Es indudable que incluso antes de saberse de su enfermedad, Chávez no estaba en su mejor momento. En el escenario político de Venezuela, él había pasado por circunstancias difíciles, como fueron las elecciones legislativas en las cuales se evidenció el debilitamiento de su fuerza política. Y en ese proceso se hallaba cuando se conoció la noticia de su enfermedad.

¿Cree que Chávez terciará en las presidenciales del 2012, a pesar del cáncer?

Todo dependerá de la evolución médica y la recuperación. Si esto sucede, incluso puede servir como punto de reflotamiento para sus aspiraciones de ganar la reelección presidencial.

¿El retorno imprevisto del Presidente venezolano a Caracas cambia en algo las cosas?

El retorno de Chávez a Venezuela es claramente un mensaje.
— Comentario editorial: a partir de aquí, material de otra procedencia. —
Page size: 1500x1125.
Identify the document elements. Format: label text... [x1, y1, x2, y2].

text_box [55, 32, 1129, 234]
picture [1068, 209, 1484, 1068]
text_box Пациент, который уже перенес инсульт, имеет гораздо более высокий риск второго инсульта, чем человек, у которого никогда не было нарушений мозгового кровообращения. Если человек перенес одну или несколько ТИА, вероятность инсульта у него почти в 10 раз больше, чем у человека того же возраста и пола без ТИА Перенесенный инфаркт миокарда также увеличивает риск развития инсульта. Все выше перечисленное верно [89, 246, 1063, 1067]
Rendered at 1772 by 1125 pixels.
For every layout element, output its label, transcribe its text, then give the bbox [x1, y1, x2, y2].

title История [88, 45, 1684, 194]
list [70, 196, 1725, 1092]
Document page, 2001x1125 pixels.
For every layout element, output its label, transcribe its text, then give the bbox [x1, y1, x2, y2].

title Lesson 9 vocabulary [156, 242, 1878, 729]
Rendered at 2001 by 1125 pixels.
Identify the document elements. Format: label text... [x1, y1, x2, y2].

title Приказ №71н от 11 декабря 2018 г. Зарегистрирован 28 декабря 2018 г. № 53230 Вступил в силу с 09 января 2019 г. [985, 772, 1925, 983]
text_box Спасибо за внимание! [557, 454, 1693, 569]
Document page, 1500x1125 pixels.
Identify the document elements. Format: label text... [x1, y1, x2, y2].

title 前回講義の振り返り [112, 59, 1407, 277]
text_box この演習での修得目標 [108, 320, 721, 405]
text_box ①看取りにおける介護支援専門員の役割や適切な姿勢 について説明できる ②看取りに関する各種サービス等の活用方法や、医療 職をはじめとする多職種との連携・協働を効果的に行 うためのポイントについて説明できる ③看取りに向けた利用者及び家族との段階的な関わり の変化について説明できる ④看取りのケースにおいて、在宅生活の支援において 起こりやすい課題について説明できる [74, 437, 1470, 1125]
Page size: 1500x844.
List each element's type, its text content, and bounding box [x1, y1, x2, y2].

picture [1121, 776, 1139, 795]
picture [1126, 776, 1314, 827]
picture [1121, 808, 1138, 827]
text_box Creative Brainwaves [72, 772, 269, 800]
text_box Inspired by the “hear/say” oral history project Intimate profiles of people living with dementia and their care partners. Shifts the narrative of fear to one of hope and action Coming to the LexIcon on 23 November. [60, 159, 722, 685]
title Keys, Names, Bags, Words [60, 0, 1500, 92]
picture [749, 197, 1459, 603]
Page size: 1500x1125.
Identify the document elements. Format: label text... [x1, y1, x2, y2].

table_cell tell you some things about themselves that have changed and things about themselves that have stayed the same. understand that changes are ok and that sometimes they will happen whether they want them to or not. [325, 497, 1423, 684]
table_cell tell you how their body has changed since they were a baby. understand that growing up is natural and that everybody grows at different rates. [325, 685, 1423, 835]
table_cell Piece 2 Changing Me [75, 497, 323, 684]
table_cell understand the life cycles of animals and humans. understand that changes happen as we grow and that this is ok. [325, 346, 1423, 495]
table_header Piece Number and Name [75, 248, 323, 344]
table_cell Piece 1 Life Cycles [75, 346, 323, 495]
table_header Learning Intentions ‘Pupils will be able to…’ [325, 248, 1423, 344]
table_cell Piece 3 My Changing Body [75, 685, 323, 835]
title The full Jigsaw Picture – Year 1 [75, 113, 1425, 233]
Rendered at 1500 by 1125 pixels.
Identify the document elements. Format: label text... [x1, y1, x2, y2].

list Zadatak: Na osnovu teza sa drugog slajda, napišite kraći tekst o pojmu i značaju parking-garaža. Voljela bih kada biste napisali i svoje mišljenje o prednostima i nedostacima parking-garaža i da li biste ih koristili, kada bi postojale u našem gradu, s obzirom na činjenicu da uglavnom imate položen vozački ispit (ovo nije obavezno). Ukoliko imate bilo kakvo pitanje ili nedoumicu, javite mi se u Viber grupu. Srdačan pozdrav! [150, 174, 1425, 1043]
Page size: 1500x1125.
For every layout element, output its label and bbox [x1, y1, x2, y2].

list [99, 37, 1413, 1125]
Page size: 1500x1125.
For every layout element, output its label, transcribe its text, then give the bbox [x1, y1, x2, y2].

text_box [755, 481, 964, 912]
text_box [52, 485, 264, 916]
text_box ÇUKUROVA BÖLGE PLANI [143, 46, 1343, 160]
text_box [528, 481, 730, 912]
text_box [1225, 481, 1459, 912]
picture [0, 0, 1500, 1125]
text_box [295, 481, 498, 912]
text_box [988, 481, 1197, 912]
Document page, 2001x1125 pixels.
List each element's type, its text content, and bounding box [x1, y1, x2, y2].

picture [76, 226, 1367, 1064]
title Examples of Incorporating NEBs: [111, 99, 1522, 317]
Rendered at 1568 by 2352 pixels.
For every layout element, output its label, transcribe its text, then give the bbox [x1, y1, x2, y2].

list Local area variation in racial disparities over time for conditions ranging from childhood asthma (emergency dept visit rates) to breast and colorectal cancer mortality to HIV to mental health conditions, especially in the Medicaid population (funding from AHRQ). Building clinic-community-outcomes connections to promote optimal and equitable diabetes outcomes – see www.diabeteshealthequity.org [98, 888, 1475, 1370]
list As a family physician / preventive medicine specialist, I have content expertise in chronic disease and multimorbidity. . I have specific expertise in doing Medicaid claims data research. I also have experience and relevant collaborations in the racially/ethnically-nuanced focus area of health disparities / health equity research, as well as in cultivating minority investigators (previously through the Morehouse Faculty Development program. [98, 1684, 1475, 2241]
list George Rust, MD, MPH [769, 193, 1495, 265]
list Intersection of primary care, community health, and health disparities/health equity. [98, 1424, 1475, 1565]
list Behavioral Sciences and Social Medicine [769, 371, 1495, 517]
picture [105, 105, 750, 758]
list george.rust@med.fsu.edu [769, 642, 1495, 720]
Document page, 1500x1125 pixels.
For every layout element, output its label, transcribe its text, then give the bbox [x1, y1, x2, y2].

Y simboliza de alguna manera que la recuperación puede estar en un curso positivo y que él va a mantener las riendas del poder, independientemente de si se recupera bien o no. Y es un mensaje directo de que el Presidente está en el mando porque la discusión durante el mes que Chávez estuvo en Cuba ha sido justamente alrededor de la incertidumbre creada por la ausencia del Jefe de Estado y de que este no toma las decisiones. Así contrarresta el supuesto ‘síndrome de vacío del poder’.

¿Si el líder bolivariano finalmente no participa en las elecciones presidenciales del año venidero, considera es previsible una batalla por la sucesión en el oficialismo venezolano?

Desde luego. Ahora bien, es posible que si su enfermedad avanza, el propio Chávez tendrá que designar a su sucesor. El problema es que en las condiciones de polarización que vive la sociedad venezolana, a un eventual delfín de Chávez le será muy difícil llenar el vacío que este deje.

¿Y qué opciones tiene la oposición venezolana en ese escenario político?

Ya expliqué que las elecciones legislativas evidenciaron que los opositores se han colocado en una mejor posición y que ha dejado de lado sus errores pasados, como el de estar muy fragmentados. Pero en esos comicios, la oposición demostró ciertas señales de que se mantiene unida y de que promueve liderazgos más razonables. Pero si Chávez recupera su condición de salud, va a ser difícil derrotar a un hombre que ganó la batalla contra el cáncer.

¿Y por qué causas se ha erosionado la influencia del Mandatario venezolano en la política regional?

Por un sencillo tema de juego de fuerzas o de competencias. Porque Chávez no ha estado solo y ha tenido competidores. Es el caso de lo que representó a nivel regional el ex presidente brasileño, Lula da Silva. En un momento, hubo una inclinación de países de América Latina hacia gobiernos de tipo nacionalista y con cierto signo de izquierda. Pero Chávez, que quiso ganar un tipo de liderazgo, se encontró con rivales más sutiles y eficaces, como Lula, que practicó un capitalismo con desarrollo social, muy diferente al liderazgo de Chávez, que se ha caracterizado por la confrontación. El presidente electo del Perú, Ollanta Humala, es un ejemplo patente de que la opción del liderazgo de Lula tiene más peso. Él ha dicho que se inclina más por este modelo, cuando hace cinco años se lo veía muy cercano a Chávez.

¿Bloques como la Alba durarán mientras Chávez permanezca en el poder?

Sí. La Alba está muy ligada a la suerte personal de Chávez, puesto que es un proyecto relacionado con una intención de liderazgo regional. En cambio, en el escenario internacional, creo que organizaciones como Unasur se fortalecerán.